Va dire, Amour, ce qui cause ma peine, A mon seigneur, que je m´en vais mourir, Et, par pitié, venant me secourir, Qu´il m´eût rendu la Mort moins inhumaine.
A deux genoux je demande merci. Par grâce, Amour, va-t´en vers sa demeure. Dis-lui comment je prie et pleure ici, Tant et si bien qu´il faudra que je meure Tout enflammée, et ne sachant point l´heure Où finira mon adoré souci. La Mort m´attend, et s´il ne me relève De ce tombeau prêt à me recevoir, J´y vais dormir, emportant mon doux rêve ; Hélas ! Amour, fais-lui mon mal savoir.
Depuis le jour où, le voyant vainqueur, D´être amoureuse, Amour, tu m´as forcée, Fût-ce un instant, je n´ai pas eu le coeur De lui montrer ma craintive pensée, Dont je me sens à tel point oppressée, Mourant ainsi, que la Mort me fait peur. Qui sait pourtant, sur mon pâle visage,
Si ma douleur lui déplairait à voir ? De l´avouer je n´ai pas le courage. Hélas ! Amour, fais-lui mon mal savoir.

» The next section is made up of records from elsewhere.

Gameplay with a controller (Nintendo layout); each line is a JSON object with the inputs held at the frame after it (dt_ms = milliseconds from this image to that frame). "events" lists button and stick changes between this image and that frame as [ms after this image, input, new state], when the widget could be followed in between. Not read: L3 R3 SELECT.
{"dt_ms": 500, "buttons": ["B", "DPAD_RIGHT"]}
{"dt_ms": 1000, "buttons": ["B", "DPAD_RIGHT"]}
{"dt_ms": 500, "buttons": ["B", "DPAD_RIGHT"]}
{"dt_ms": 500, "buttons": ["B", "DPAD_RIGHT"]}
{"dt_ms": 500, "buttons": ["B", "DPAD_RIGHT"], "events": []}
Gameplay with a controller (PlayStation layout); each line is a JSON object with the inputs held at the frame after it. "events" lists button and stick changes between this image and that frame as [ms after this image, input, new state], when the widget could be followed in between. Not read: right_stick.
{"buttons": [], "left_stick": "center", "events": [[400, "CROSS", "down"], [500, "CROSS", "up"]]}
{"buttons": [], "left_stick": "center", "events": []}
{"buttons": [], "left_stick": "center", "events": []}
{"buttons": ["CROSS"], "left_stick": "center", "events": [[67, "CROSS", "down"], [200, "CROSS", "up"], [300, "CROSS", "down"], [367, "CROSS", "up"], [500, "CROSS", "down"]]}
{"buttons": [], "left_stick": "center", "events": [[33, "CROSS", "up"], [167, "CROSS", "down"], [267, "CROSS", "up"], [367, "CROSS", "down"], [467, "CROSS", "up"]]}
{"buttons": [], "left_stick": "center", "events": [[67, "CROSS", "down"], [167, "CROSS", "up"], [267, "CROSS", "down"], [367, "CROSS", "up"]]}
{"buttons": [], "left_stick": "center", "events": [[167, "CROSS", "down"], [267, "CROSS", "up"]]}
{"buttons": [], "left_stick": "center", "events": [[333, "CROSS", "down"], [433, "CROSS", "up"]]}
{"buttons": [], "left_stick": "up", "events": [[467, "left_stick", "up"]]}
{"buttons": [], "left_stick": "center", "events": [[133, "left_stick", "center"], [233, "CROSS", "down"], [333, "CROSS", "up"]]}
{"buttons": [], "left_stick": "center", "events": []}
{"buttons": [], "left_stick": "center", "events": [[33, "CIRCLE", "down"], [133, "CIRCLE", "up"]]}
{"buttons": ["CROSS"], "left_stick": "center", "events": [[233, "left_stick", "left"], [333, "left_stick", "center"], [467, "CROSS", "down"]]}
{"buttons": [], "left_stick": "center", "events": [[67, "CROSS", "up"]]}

Puis donc, Amour, que tu n´as pas voulu A ma tristesse accorder cette joie Que dans mon coeur mon doux seigneur ait lu, Ni vu les pleurs où mon chagrin se noie, Dis-lui du moins, et tâche qu´il le croie, Que je vivrais, si je ne l´avais vu. Dis-lui qu´un jour, une Sicilienne Le vit combattre et faire son devoir. Dans son pays, dis-lui qu´il s´en souvienne, Et que j´en meurs, faisant mon mal savoir.